(PROVIDED RECORDS Opens)

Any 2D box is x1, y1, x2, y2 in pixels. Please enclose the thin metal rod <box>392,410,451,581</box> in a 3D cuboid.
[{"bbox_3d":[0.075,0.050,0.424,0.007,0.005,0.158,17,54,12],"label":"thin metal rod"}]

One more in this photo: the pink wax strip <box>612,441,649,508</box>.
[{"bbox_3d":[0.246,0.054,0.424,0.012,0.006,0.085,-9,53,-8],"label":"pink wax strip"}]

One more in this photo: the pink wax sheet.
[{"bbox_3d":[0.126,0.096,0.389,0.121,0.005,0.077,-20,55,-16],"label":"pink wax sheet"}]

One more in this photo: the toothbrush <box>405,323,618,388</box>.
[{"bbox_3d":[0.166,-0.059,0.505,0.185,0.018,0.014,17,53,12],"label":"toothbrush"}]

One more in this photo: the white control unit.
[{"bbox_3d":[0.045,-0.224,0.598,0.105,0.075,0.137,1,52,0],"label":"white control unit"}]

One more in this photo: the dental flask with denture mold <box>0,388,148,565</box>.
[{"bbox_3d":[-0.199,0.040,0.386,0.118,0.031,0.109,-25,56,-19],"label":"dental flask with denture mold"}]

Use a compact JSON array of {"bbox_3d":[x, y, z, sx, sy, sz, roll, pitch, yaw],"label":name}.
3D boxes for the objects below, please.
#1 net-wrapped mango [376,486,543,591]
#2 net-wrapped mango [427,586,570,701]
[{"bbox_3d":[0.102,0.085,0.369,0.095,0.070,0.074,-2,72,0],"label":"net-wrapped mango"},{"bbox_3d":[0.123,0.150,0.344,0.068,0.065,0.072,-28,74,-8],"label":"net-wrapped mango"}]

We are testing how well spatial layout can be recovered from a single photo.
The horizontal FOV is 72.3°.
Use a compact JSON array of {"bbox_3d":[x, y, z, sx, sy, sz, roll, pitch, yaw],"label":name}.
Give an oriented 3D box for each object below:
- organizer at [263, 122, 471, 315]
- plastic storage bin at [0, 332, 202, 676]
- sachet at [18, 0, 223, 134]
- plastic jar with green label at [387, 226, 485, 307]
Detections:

(PROVIDED RECORDS Closes)

# WHAT TO PRODUCE
Above are the entries. Copy exactly the part that opens with the line containing "#2 net-wrapped mango [427,586,570,701]" and closes with the line containing "- sachet at [18, 0, 223, 134]", and no more.

# OUTPUT FOR THIS TASK
#2 net-wrapped mango [427,586,570,701]
[{"bbox_3d":[0.102,0.085,0.369,0.095,0.070,0.074,-2,72,0],"label":"net-wrapped mango"},{"bbox_3d":[0.123,0.150,0.344,0.068,0.065,0.072,-28,74,-8],"label":"net-wrapped mango"}]

We are testing how well spatial layout can be recovered from a single photo.
The horizontal FOV is 72.3°.
Use a compact JSON array of {"bbox_3d":[x, y, z, sx, sy, sz, roll, pitch, yaw],"label":name}.
Give an oriented 3D box for each object below:
- organizer at [263, 122, 471, 315]
- plastic storage bin at [0, 332, 202, 676]
- sachet at [18, 0, 223, 134]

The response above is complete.